Libyan banking expert Muhammad Amer confirmed that the cash liquidity crisis in Libya will not be solved by pumping more paper currency into banks, but rather by changing the culture of cash withdrawal among citizens and moving to electronic media in daily transactions.
Amer pointed out the need to develop financial laws and prevent cash dealing with companies as a step towards eliminating cash dealing.
He stressed that the Central Bank’s pumping of paper currency is not a sustainable solution, because the money ends up in the hands of merchants and brokers who use it to feed the black market.
The expert added, according to the “Libyan Al-Anbaa” newspaper, that the transfer of monthly salaries amounting to about 60 billion dinars puts pressure on the financial system, noting that the high value of salaries requires large cash flow.
The banking expert explained that the Central Bank provides citizens with electronic currencies worth $4,000 for remittances and another $4,000 for cards, but many sell these cards to crisis merchants, which fuels the black market. He called for activating the role of oversight institutions to fight corruption and smuggling public money.

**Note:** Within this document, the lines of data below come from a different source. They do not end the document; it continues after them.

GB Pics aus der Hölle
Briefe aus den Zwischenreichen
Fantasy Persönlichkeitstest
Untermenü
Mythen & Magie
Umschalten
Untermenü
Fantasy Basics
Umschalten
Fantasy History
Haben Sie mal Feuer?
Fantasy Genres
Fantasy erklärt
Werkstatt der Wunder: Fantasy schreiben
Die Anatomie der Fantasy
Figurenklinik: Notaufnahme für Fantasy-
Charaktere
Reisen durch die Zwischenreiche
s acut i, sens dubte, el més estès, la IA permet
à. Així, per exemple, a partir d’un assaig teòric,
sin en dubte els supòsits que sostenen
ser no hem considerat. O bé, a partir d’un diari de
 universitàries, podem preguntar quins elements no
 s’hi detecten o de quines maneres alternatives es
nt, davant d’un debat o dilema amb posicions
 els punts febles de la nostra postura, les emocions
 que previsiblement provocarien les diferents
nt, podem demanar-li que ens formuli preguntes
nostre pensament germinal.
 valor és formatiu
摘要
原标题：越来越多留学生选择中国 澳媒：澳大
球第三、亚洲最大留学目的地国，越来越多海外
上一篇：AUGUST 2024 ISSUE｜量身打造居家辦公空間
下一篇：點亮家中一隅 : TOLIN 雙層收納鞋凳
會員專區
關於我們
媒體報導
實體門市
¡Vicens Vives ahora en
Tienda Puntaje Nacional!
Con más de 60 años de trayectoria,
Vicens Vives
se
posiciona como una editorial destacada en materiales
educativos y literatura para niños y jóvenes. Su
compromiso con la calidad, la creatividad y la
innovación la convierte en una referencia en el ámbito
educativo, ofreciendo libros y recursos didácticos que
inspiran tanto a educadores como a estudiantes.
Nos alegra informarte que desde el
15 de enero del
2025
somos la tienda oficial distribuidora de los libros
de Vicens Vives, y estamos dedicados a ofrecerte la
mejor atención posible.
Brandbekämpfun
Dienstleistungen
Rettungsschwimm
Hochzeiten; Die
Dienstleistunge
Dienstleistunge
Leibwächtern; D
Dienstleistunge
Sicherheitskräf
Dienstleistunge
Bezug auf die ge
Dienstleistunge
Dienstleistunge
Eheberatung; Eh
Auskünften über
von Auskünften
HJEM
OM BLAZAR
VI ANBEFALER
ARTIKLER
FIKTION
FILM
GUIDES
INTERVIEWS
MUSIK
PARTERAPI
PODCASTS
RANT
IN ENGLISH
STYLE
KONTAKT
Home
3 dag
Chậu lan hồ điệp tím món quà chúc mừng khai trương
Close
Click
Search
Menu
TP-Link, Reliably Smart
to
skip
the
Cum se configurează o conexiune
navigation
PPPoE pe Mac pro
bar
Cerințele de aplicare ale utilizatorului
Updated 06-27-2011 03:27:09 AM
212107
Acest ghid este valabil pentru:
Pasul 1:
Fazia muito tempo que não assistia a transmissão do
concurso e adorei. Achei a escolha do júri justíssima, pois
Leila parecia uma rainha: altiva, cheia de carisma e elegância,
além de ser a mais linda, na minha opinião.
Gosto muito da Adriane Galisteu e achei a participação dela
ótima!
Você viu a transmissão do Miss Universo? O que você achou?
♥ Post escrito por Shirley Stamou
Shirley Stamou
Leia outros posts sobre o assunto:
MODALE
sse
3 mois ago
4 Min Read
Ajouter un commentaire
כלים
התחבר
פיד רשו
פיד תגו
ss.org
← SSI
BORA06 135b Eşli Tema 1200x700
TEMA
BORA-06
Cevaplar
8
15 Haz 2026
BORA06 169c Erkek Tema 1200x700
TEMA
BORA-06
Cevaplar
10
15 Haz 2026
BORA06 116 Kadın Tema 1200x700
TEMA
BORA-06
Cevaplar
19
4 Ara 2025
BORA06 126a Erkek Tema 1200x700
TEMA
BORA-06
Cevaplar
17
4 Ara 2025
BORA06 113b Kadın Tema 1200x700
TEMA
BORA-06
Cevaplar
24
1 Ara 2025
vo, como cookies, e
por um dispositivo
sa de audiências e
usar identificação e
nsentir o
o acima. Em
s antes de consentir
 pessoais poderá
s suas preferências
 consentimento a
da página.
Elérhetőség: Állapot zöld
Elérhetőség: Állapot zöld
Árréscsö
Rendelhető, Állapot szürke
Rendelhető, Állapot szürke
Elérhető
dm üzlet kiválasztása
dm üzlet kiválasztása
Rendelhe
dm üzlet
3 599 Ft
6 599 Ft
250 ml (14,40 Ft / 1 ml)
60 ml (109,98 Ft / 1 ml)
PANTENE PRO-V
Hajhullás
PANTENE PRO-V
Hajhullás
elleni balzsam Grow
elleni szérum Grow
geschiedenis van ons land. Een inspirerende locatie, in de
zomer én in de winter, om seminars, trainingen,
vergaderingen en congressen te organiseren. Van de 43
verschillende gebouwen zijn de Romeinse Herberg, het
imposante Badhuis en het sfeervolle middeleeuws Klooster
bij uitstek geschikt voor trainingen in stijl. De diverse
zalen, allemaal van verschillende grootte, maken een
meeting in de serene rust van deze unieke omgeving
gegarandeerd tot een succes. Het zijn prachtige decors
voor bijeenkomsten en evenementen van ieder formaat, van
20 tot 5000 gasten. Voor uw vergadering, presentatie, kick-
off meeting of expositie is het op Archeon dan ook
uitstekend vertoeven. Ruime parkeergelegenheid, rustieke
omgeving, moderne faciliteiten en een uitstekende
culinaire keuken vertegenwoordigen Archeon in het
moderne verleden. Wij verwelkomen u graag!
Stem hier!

Amer pointed out that the Central Bank aims to enmedia anduse of electronic financial services to get rid of the liquidity crisis, stressing the necessity of the media’s role in educating citizens about the importance of these media, and stressing that electronic dealing will help combat money laundering and smuggling.
Amer stressed that merchants dealing illegally will face difficulty in depositing their money in banks, which will reduce smuggling operations. He added that crisis merchants are the cause of the liquidity crisis, and that the citizen contributes greatly to this crisis.